De outra forma, por cá, nos resolvemos nas mais pai d’éguinhas das compreensões
mesmo diante das pai d’éguonas confusões dos visitantes.
É
certo que falar o paraensês no seguir dos dias é um desafio. São muitas as
pressões. Há a imposição de um padrão nacional, o apelo por um jeito uniforme,
automático de falar e reagir. A gente escapa. Eu por mim, tenho como
enormemente simpática a nossa maneira de dizer as coisas. Faço é gosto.
E
nos detalhes, nas mais perfeitas percepções que minha mãe tinha na descrição do
mundo. E da carapanã.
Carrego
a herança da minha mãe neste recondicionamento lingüístico, nesta adaptação.
Esta subversão da língua formal. E de vez em quando aqui em casa renovo, revivo
as versões. Depois de uma noite me batendo com a cantilena da carapanã no
ouvido, me avio a um recado no grupo da família pedindo que comprem remédio pra
matar carapanã. Assim como mamãe, não chamo de veneno o agente de destruição
dos indesejados. Chamo de remédio. O grupo da família pira e pilheria. No
rastro me vêm outras peças de mamãe. Ambulância era assistência. Táxi, carro (chama
o carro. Vai lá na Lomas chamar um carro, ela pedia para os meninos da rua).

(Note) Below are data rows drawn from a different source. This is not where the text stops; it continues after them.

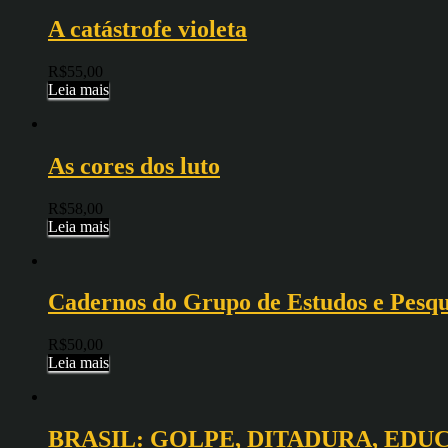
A catástrofe violeta
R$
55,00
Leia mais
As cores dos luto
R$
58,00
Leia mais
Cadernos do Grupo de Estudos e Pesqu
R$
50,00
Leia mais
BRASIL: GOLPE, DITADURA, EDU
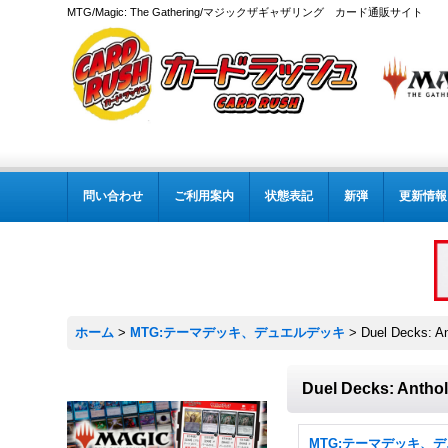
MTG/Magic: The Gathering/マジックザギャザリング カード通販サイト
問い合わせ
ご利用案内
状態表記
新弾
更新情報
ホーム
>
MTG:テーマデッキ、デュエルデッキ
>
Duel Decks: A
Duel Decks: Antho
MTG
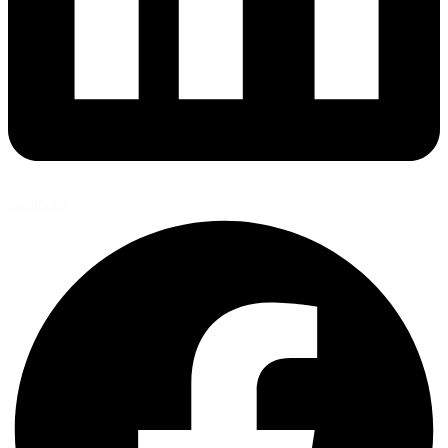
Facebook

Palha de aço na antena da TV era uma porqueira (essa porqueira não presta. É só
chiado). Centopéia das pequeninas era piolho de cobra; e das grandes, Santos
pés.
Mamãe
era paraense raiz e não se esquivava na filosofia, nos termos e na graça de uma
elaboração conceitual para o doméstico conflito entre razão o poder. “para mim
tanto faz, José como cazuza”, cravava expressando o mais profundo ceticismo.
E
não se aperreava quando não havia numerário para comprar remédio de carapanã. Indicava,
na hora de dormir, mesmo no calor de uma Belém de antes, se embrulhar dos pés à
cabeça e deixar só o nariz de fora pra não forçar a suspiração.
Mamãe
do norte, da margem dos parás e paranás. No outro dia, ainda que após a luta
contra as carapanãs, se alguém lhe perguntasse sobre a vida, suavizava: “por
onde se enxêrga... Vai bem”. Assim, desse jeitinho, com este ‘é’ fechado.